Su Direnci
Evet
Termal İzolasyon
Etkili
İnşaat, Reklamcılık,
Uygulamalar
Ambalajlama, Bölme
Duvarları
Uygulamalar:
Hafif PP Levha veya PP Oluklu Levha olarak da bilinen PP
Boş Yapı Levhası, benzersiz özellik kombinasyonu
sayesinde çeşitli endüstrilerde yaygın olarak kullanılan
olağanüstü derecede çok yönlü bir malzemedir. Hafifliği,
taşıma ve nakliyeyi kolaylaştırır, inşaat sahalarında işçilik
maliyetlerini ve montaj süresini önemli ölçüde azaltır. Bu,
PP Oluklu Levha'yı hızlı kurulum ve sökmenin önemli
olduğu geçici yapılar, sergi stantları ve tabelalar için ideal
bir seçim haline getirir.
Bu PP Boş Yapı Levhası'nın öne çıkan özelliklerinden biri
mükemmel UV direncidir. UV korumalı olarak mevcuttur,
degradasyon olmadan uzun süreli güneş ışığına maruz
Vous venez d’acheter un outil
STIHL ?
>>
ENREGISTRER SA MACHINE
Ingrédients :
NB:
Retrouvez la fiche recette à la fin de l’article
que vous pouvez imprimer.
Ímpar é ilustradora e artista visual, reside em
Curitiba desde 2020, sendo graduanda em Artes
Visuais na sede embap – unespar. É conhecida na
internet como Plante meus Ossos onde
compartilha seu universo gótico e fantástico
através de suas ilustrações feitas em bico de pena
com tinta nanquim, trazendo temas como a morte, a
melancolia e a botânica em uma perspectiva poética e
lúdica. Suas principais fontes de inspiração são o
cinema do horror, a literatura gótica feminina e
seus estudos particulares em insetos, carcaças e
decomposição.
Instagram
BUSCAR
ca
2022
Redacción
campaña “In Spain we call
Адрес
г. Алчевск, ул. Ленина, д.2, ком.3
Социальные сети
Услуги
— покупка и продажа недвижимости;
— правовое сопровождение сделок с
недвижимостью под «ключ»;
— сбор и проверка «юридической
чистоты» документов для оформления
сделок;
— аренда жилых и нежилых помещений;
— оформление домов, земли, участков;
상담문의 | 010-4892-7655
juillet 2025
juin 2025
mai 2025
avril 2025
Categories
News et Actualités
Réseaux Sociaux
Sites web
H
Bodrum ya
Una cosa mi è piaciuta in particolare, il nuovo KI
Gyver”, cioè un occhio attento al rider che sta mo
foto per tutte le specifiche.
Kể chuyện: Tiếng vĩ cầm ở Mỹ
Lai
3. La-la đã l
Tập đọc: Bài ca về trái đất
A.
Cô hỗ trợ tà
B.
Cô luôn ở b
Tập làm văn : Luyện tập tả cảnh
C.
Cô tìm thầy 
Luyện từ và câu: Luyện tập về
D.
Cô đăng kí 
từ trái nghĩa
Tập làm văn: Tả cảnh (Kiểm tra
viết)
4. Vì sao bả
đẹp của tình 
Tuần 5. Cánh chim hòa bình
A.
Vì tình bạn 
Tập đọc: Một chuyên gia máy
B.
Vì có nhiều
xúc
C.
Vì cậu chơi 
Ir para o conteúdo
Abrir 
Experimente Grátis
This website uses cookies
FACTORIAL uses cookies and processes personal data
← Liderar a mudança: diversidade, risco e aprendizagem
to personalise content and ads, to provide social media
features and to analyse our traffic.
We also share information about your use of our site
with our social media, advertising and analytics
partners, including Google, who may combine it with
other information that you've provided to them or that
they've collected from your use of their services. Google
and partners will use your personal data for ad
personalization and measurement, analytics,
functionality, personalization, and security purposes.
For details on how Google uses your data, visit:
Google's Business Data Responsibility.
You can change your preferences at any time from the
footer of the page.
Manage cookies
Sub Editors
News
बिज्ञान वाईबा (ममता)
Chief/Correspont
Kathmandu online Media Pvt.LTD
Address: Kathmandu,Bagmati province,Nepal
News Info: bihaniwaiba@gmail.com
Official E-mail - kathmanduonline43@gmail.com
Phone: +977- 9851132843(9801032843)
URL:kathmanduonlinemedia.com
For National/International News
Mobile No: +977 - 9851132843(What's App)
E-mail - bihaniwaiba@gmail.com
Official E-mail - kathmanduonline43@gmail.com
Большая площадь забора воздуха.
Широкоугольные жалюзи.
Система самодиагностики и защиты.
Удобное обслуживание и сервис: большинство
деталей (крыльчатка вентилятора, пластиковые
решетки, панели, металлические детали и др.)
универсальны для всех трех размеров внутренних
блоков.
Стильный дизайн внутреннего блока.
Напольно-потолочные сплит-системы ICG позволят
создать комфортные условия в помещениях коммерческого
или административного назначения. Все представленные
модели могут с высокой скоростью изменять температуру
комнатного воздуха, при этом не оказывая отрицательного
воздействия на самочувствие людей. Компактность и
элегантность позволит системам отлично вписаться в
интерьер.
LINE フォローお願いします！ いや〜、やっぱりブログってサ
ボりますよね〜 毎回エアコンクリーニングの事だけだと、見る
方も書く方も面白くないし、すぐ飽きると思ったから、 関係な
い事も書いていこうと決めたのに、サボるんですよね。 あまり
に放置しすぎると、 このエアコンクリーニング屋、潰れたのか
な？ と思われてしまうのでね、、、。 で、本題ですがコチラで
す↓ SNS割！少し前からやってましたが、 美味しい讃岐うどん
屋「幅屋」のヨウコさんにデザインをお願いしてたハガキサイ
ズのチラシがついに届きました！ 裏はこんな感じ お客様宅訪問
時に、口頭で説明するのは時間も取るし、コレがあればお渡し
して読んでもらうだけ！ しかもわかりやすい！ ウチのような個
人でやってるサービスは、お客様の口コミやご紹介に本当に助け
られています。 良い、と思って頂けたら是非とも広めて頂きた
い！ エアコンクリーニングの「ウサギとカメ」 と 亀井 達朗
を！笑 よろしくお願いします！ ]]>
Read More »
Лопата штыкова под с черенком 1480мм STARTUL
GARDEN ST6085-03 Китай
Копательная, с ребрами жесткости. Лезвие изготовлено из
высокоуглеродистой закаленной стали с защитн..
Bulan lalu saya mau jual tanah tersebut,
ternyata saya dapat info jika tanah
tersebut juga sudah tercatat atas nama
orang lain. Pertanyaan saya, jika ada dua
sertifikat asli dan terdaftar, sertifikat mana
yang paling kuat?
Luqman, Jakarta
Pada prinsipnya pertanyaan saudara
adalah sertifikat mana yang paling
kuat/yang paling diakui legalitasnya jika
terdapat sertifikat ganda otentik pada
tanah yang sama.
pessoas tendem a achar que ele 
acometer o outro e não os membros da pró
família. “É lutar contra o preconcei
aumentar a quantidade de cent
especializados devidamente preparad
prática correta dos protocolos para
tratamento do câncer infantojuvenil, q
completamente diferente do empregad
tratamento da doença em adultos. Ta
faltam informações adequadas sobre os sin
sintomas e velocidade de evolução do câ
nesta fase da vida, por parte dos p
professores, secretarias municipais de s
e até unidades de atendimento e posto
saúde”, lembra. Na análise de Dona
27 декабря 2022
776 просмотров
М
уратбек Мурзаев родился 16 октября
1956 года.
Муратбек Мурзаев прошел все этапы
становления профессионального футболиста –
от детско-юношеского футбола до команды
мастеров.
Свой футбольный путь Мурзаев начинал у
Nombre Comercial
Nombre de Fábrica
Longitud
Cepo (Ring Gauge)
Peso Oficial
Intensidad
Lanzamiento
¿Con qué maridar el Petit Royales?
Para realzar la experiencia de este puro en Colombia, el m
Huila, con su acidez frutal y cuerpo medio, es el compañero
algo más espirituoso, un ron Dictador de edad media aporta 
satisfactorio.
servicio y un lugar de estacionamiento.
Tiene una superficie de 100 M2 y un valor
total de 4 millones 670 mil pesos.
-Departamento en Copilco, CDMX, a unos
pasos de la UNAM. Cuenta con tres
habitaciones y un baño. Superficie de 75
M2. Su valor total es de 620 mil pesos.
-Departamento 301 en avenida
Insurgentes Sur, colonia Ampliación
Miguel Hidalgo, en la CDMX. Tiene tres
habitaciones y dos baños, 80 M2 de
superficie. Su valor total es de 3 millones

━━━━

● Exercise description
Of the entries above, transcribe exactly those lines that fall between the line containing "with our social" and the line containing "す↓ SNS割！少し前からやってましたが、 美味しい讃岐うどん", together with those two lines.

● Task response
with our social media, advertising and analytics
partners, including Google, who may combine it with
other information that you've provided to them or that
they've collected from your use of their services. Google
and partners will use your personal data for ad
personalization and measurement, analytics,
functionality, personalization, and security purposes.
For details on how Google uses your data, visit:
Google's Business Data Responsibility.
You can change your preferences at any time from the
footer of the page.
Manage cookies
Sub Editors
News
बिज्ञान वाईबा (ममता)
Chief/Correspont
Kathmandu online Media Pvt.LTD
Address: Kathmandu,Bagmati province,Nepal
News Info: bihaniwaiba@gmail.com
Official E-mail - kathmanduonline43@gmail.com
Phone: +977- 9851132843(9801032843)
URL:kathmanduonlinemedia.com
For National/International News
Mobile No: +977 - 9851132843(What's App)
E-mail - bihaniwaiba@gmail.com
Official E-mail - kathmanduonline43@gmail.com
Большая площадь забора воздуха.
Широкоугольные жалюзи.
Система самодиагностики и защиты.
Удобное обслуживание и сервис: большинство
деталей (крыльчатка вентилятора, пластиковые
решетки, панели, металлические детали и др.)
универсальны для всех трех размеров внутренних
блоков.
Стильный дизайн внутреннего блока.
Напольно-потолочные сплит-системы ICG позволят
создать комфортные условия в помещениях коммерческого
или административного назначения. Все представленные
модели могут с высокой скоростью изменять температуру
комнатного воздуха, при этом не оказывая отрицательного
воздействия на самочувствие людей. Компактность и
элегантность позволит системам отлично вписаться в
интерьер.
LINE フォローお願いします！ いや〜、やっぱりブログってサ
ボりますよね〜 毎回エアコンクリーニングの事だけだと、見る
方も書く方も面白くないし、すぐ飽きると思ったから、 関係な
い事も書いていこうと決めたのに、サボるんですよね。 あまり
に放置しすぎると、 このエアコンクリーニング屋、潰れたのか
な？ と思われてしまうのでね、、、。 で、本題ですがコチラで
す↓ SNS割！少し前からやってましたが、 美味しい讃岐うどん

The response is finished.